What this is not. Markdown alternates are not a ranking signal in the search-engine sense. Google does not boost pages with Markdown alternates. Bing does not. The benefit is downstream: when an engine cites your page, the citation is grounded in cleaner text. Treat this as
extraction quality, not
retrieval boost.
What to put in the .md file
The Markdown file is not a literal Markdown-to-HTML transform of the rendered page. It is a clean, content-only rendering. Strip:
- Site header, navigation, breadcrumbs (these belong in
llms.txt, not in every page)
- CTAs, banners, modal triggers, GDPR consent strings
- Sidebar promotional content, related-article carousels
- Footer link columns, social links, copyright lines
- Inline tracking, analytics scripts, ad slots
Keep:
- The page title as H1
- A short canonical/updated metadata block at the top (1–3 lines)
- Body headings and paragraphs as Markdown
- Lists, tables, code blocks, blockquotes
- Internal links (full URLs, not relative — engines parsing standalone
.md files don't always have base URL context)
- External citations as proper Markdown links
The Markdown file should be content-equivalent to the HTML page, not a stripped-down summary. If the HTML body has 1,800 words, the Markdown file should have ~1,800 words. Truncating defeats the purpose: engines that fetch the alternate will use what is there. Short alternates produce short citations.
Content-Type and HTTP details
The HTTP response for a Markdown alternate must declare Content-Type: text/markdown (or text/markdown; charset=utf-8). Several engines refuse to parse a .md file served as application/octet-stream or text/plain; they expect the registered media type.
On S3 the content type is set per object at upload time. Use aws s3 cp ... --content-type "text/markdown; charset=utf-8" explicitly for every .md file. On Cloudflare R2, set the upload header. On Netlify, configure _headers:
/*.md
Content-Type: text/markdown; charset=utf-8
On Vercel, configure vercel.json:
{
"headers": [
{
"source": "/(.*)\\.md",
"headers": [
{ "key": "Content-Type", "value": "text/markdown; charset=utf-8" }
]
}
]
}
On nginx or Apache, add a MIME-type mapping in the server config.
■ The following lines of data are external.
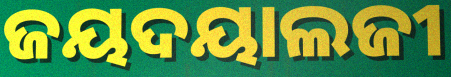
ଜୟଦୟାଲଜୀ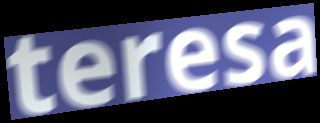
teresaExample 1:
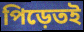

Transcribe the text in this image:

পিড়েতই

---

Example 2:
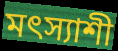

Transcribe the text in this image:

মৎস্যাশী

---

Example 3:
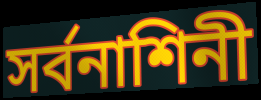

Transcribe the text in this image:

সর্বনাশিনী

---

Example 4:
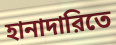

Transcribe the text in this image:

হানাদারিতে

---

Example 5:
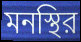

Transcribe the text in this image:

মনস্থির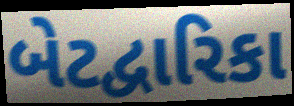
બેટદ્વારિકાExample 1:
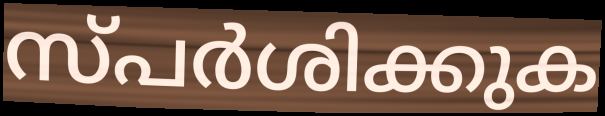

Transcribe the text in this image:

സ്പർശിക്കുക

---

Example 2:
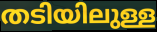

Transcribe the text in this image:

തടിയിലുള്ള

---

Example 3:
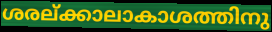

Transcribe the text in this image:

ശരല്ക്കാലാകാശത്തിനു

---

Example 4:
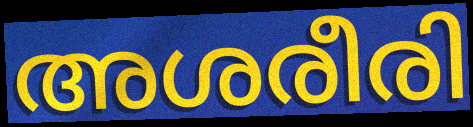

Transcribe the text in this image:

അശരീരി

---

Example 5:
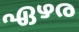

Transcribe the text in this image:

ഏഴര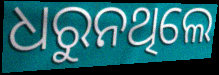
ଧରୁନଥିଲେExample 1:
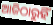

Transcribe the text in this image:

ଆଜିଠାରୁହିଁ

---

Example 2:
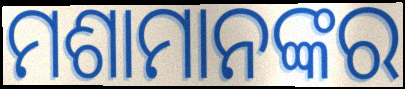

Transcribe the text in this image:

ମଶାମାନଙ୍କର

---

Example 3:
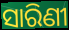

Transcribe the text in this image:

Verify after deploy with curl -I https://www.example.com/foo/index.md — the response header should read Content-Type: text/markdown; charset=utf-8.
Per-page alternates vs a single llms-full.txt bundle
Per-page alternates and a single-file llms-full.txt bundle solve overlapping but distinct problems. Per-page alternates let an engine fetch the specific page it's citing, which keeps payload small and matches the URL it would otherwise cite. A bundled llms-full.txt lets an engine ingest the whole site in one fetch, which suits engines that prefer to context-load before answering rather than fetch-on-demand.
The recommendation: ship per-page alternates as the baseline. Add llms-full.txt as a supplement when the site has fewer than ~50 pages and the total Markdown corpus fits in a few hundred kilobytes. Don't ship llms-full.txt for sites with thousands of pages — engines that fetch a several-megabyte bundle on every visit will rate-limit themselves and cache aggressively.